Revista Cultura y Ocio

1898. Los últimos de Filipinas

Por Julio Alejandre @JAC_alejandre

Una muestra de cómo la Historia, con mayúsculas, subvierte la historia, con minúscula, de los propios personajes.

Nominada a nueve Goyas y ganadora de uno (mejor diseño de vestuario)

La película nos cuenta el sitio y la vida y milagros de los defensores del aislado fuerte de Baler, al este de la isla de Luzón, un asedio que duró casi un año y que se prolongó, por la tozudez y desconfianza de los sitiados (y posiblemente también por su valor), varios meses después de haber finalizado la guerra hispano-norteamericana.

1898. Los últimos de Filipinas

Cartel de “1898. Los últimos de Filipinas”, película de 2016

1898. Los últimos de Filipinas nos remite (a los que ya tenemos una edad) a la famosa película de 1945, de la que toma el nombre, dirigida por Antonio Román y protagonizada, ente otros, por Fernando Rey y Tony Leblanc; pero no es un remake propiamente dicho de ella (que narra el hecho desde la perspectiva épica, paternalista y condescendiente para con los tagalos de la España de la postguerra), sino una revisión de aquel acontecimiento histórico a la luz de los nuevos tiempos y, sobre todo, al amparo de lo políticamente correcto.

Y este extremo supone, desde mi punto de vista, la pata coja del banco, porque, así como en la anterior versión se deforman los hechos desde un patrioterismo exagerado, en esta se deforman desde un complejo de culpabilidad histórica por los cuatro siglos de dominación española de sus colonias. Los responsables de este proyecto cinematográfico parece han pretendido ser tan “realistas”, tomar tanta distancia con el film “franquista” de los años 40, que se han ido, como un péndulo, al otro extremo del espectro, dejando por el camino, no ya a la verdad, sino sobre todo a la verosimilitud.

### Conjunto de tareas
**A.** Responde, según la reseña de la película:
(i) ¿A cuántos premios Goya fue nominada la película y en qué categoría ganó?
(ii) ¿En qué parte de la isla de Luzón se sitúa el fuerte de Baler?
(iii) ¿Quién dirigió la película de 1945?
**B.** Reproduce el fragmento de la reseña que va desde "Por Julio Alejandre" hasta "la guerra hispano-norteamericana.".

### Datos en estudio
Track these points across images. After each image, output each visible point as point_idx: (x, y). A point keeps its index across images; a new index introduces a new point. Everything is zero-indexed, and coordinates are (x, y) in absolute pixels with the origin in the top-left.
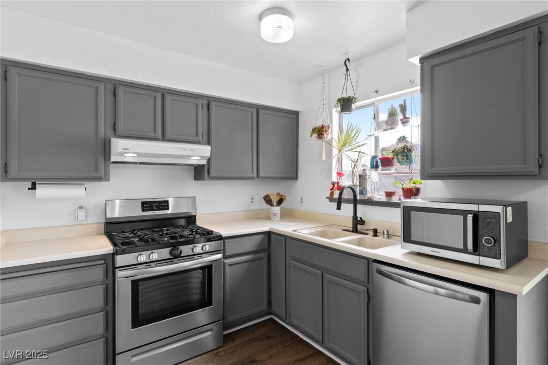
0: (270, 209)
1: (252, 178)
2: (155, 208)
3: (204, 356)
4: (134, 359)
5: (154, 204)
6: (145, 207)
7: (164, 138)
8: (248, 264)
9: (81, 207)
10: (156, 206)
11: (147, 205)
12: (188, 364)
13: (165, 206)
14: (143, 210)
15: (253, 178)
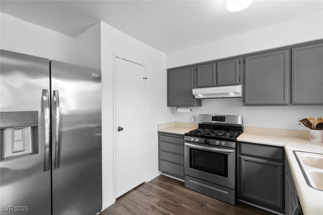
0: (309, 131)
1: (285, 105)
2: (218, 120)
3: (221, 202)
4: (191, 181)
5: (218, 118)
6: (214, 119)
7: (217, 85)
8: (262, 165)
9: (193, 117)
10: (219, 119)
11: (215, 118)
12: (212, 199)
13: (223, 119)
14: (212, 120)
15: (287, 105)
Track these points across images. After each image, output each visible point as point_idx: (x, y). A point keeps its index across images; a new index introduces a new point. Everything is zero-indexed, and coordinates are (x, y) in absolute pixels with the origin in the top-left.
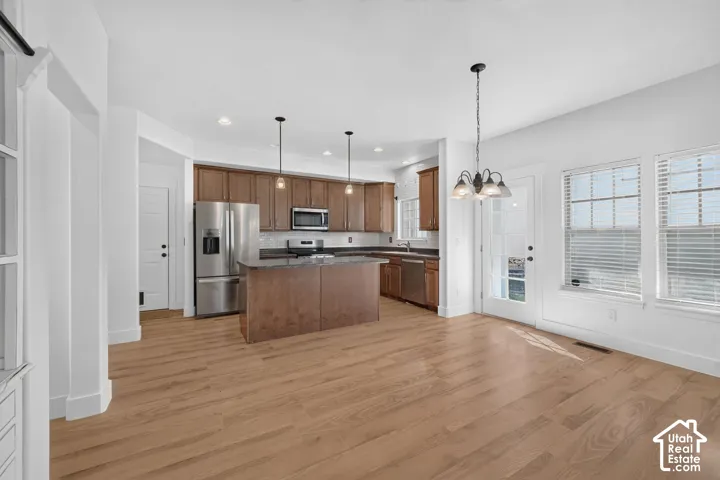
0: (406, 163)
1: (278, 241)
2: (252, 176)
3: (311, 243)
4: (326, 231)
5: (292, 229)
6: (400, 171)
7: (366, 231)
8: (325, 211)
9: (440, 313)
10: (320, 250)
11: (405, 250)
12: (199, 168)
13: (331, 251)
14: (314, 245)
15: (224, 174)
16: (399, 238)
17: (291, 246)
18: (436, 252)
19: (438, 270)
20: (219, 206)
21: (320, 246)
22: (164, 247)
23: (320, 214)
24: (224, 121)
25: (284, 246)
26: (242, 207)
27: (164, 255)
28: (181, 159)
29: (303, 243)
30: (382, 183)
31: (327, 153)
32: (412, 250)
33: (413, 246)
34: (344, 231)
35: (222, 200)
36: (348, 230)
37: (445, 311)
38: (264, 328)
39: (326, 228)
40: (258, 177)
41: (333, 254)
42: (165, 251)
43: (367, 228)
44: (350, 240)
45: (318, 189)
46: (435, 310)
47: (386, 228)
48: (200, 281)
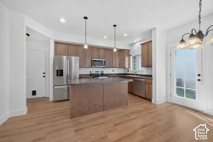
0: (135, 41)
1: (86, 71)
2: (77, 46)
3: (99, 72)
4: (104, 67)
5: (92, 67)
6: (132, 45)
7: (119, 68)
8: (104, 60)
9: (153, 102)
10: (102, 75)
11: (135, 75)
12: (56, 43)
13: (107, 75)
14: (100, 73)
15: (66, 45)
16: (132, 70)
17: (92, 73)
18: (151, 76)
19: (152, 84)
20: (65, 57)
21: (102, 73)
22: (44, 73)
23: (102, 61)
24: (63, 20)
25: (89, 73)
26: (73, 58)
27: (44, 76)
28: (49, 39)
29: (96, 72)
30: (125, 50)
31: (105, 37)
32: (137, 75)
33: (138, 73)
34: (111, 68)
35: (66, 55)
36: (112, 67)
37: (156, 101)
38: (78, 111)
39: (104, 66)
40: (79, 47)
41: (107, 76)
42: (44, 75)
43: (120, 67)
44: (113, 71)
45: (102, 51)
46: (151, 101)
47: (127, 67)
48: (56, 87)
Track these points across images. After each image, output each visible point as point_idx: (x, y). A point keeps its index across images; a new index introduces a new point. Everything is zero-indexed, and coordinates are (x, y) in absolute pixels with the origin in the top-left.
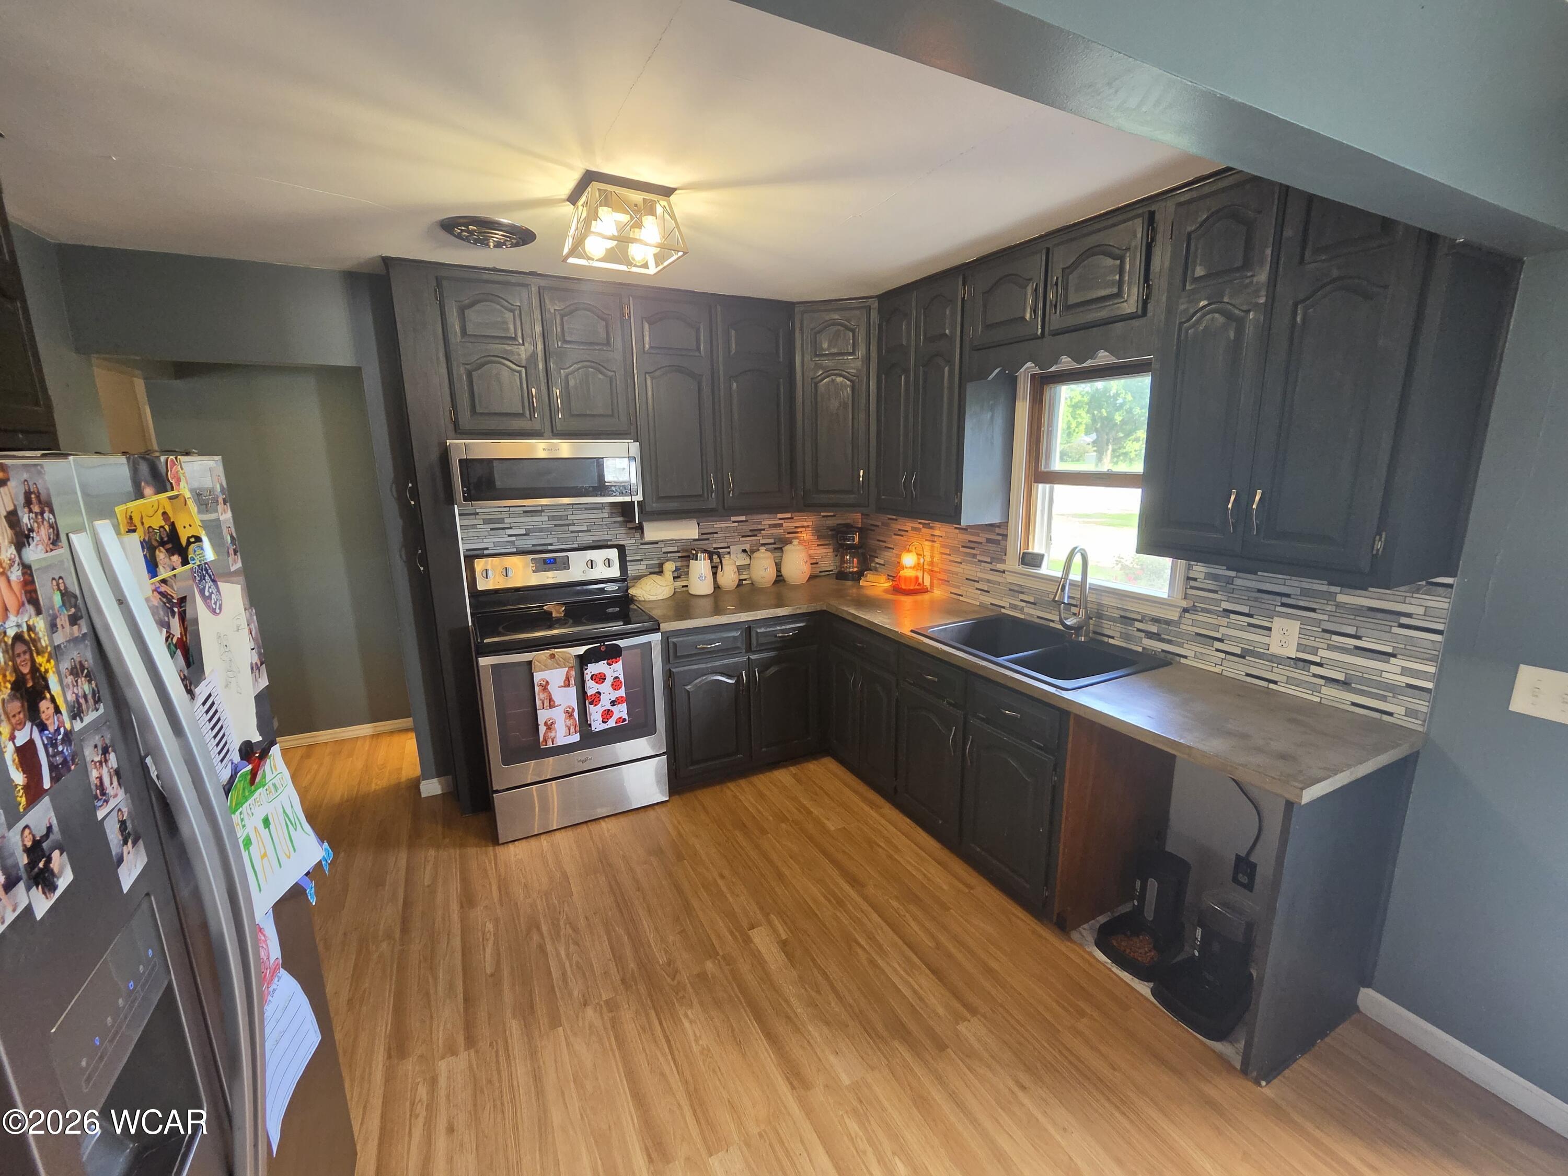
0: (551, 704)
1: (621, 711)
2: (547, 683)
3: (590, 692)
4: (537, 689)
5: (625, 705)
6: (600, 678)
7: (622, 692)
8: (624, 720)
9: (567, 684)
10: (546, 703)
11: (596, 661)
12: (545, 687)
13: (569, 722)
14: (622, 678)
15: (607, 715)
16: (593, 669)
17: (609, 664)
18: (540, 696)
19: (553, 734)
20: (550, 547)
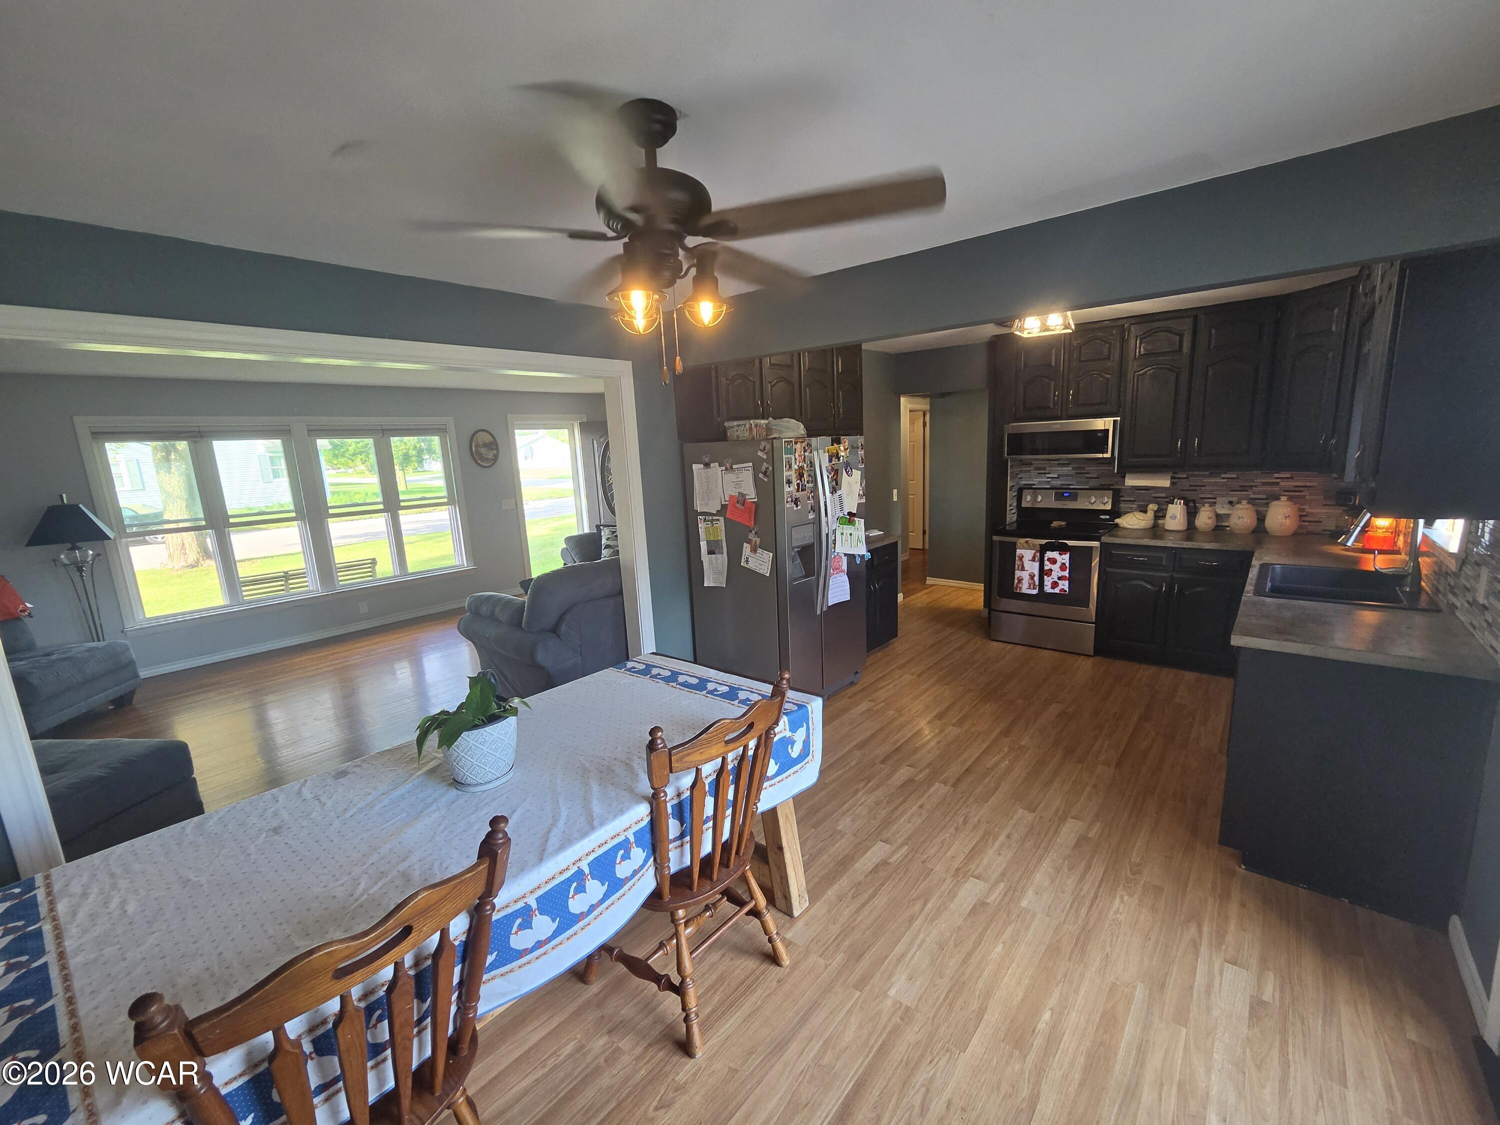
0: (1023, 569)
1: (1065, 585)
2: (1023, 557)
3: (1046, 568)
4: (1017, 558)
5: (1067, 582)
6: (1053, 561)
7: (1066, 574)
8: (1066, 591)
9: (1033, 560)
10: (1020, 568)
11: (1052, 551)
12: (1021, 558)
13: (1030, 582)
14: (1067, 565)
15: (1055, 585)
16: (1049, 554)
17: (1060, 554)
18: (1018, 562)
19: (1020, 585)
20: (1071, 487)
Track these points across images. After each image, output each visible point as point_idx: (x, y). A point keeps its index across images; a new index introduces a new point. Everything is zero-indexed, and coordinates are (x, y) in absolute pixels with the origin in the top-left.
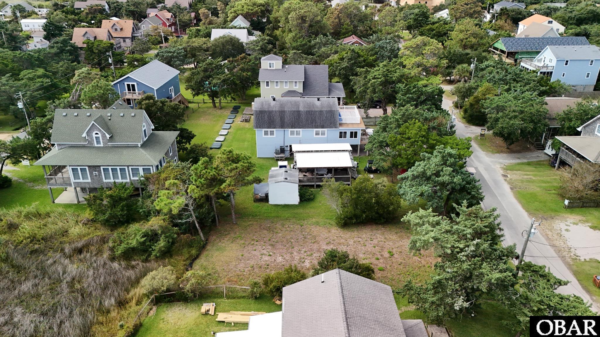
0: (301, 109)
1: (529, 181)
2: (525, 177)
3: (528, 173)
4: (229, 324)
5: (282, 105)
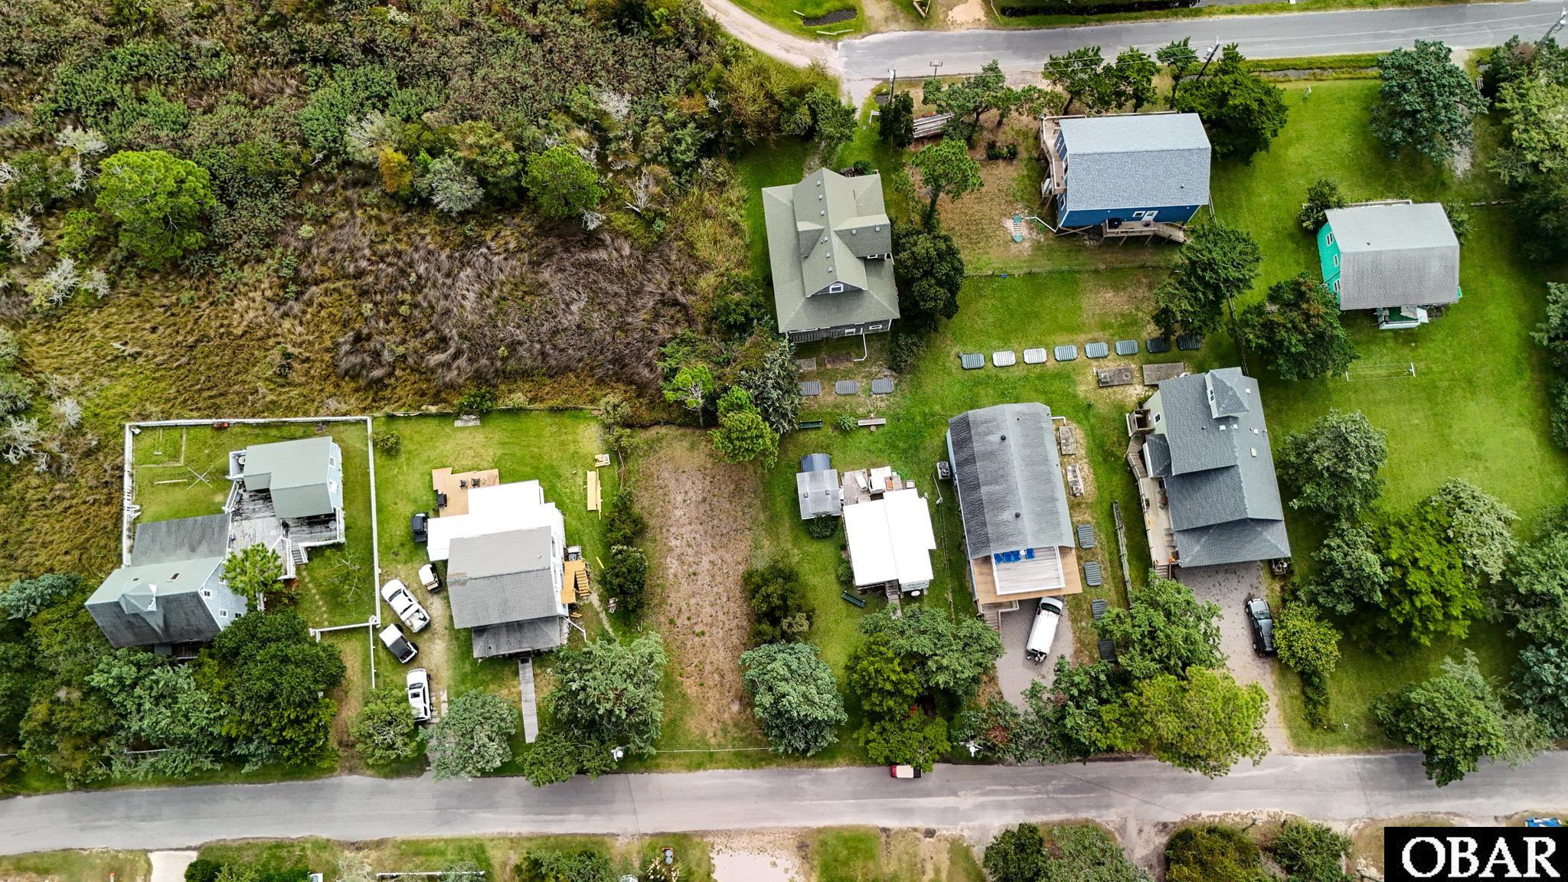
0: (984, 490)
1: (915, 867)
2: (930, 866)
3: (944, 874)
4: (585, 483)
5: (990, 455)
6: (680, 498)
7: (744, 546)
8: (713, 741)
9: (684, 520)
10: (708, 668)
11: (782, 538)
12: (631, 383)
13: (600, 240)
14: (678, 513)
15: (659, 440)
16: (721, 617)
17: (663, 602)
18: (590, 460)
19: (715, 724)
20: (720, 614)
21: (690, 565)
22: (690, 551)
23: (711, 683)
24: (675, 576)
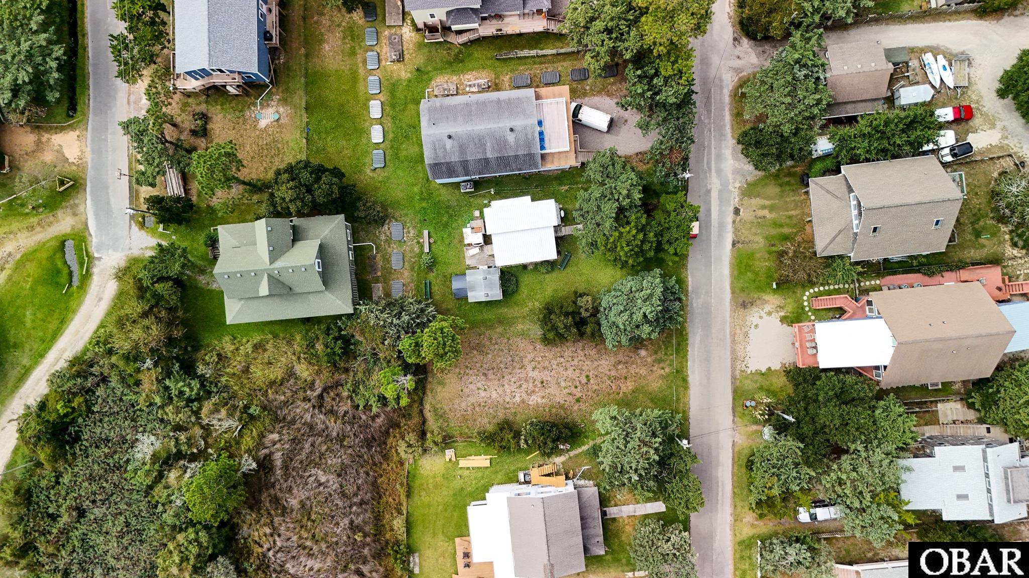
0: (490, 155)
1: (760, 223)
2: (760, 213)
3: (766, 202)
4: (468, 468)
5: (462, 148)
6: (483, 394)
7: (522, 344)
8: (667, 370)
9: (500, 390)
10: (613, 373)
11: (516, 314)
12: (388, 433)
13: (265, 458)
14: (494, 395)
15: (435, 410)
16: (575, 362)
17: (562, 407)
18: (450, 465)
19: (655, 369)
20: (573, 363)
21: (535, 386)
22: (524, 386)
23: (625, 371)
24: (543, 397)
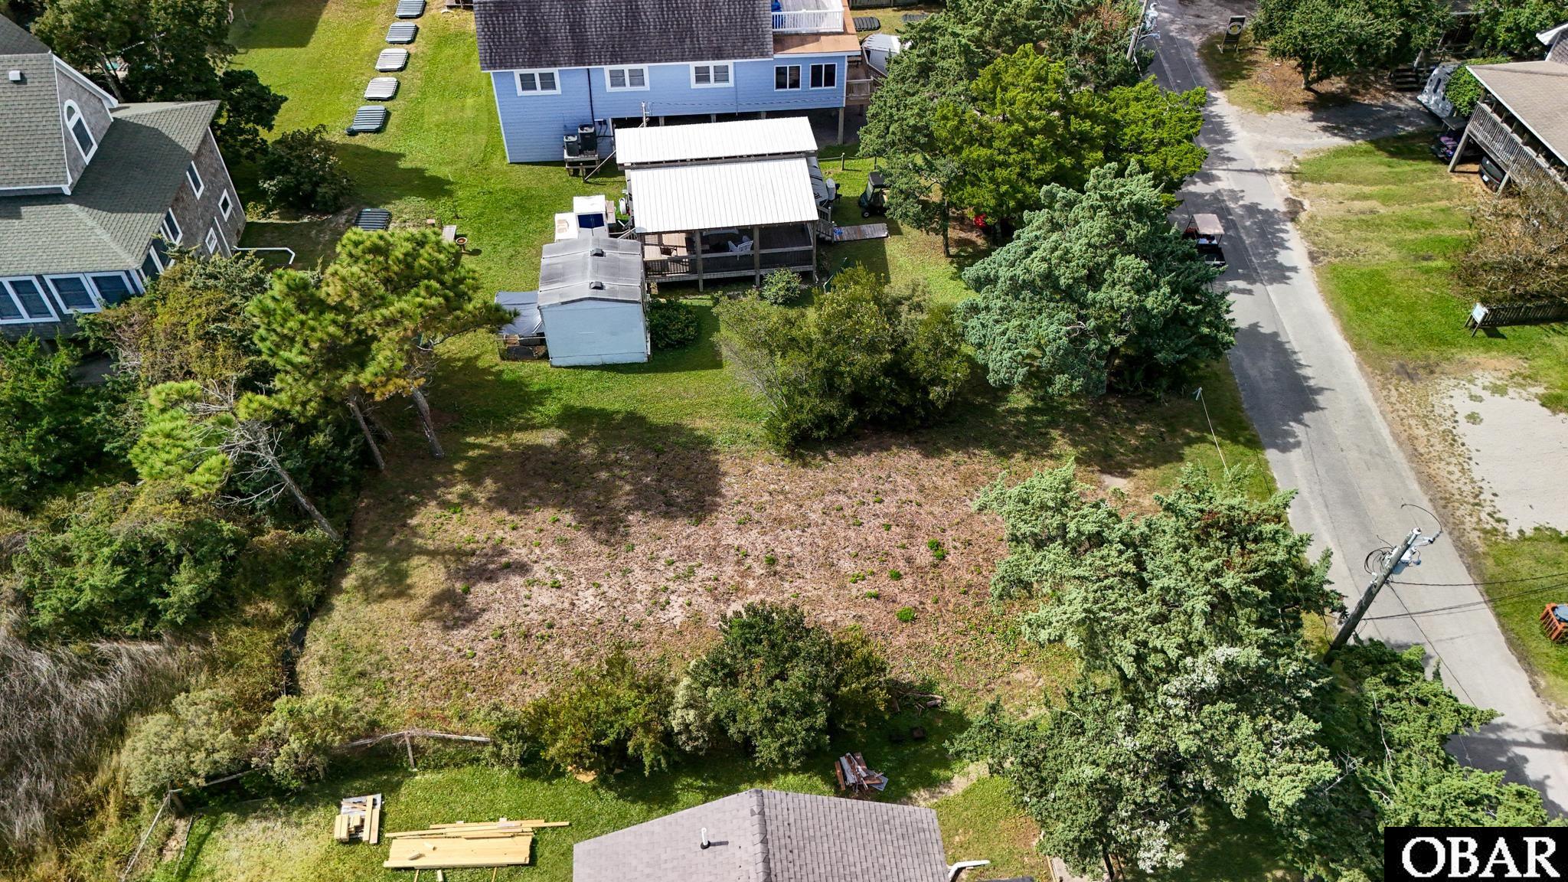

### Resultados esperados
**A.**
(i) Fue nominada a nueve Goyas y ganó el de mejor diseño de vestuario.
(ii) Al este de la isla de Luzón.
(iii) Antonio Román.

**B.**
Por Julio Alejandre @JAC_alejandre

Una muestra de cómo la Historia, con mayúsculas, subvierte la historia, con minúscula, de los propios personajes.

Nominada a nueve Goyas y ganadora de uno (mejor diseño de vestuario)

La película nos cuenta el sitio y la vida y milagros de los defensores del aislado fuerte de Baler, al este de la isla de Luzón, un asedio que duró casi un año y que se prolongó, por la tozudez y desconfianza de los sitiados (y posiblemente también por su valor), varios meses después de haber finalizado la guerra hispano-norteamericana.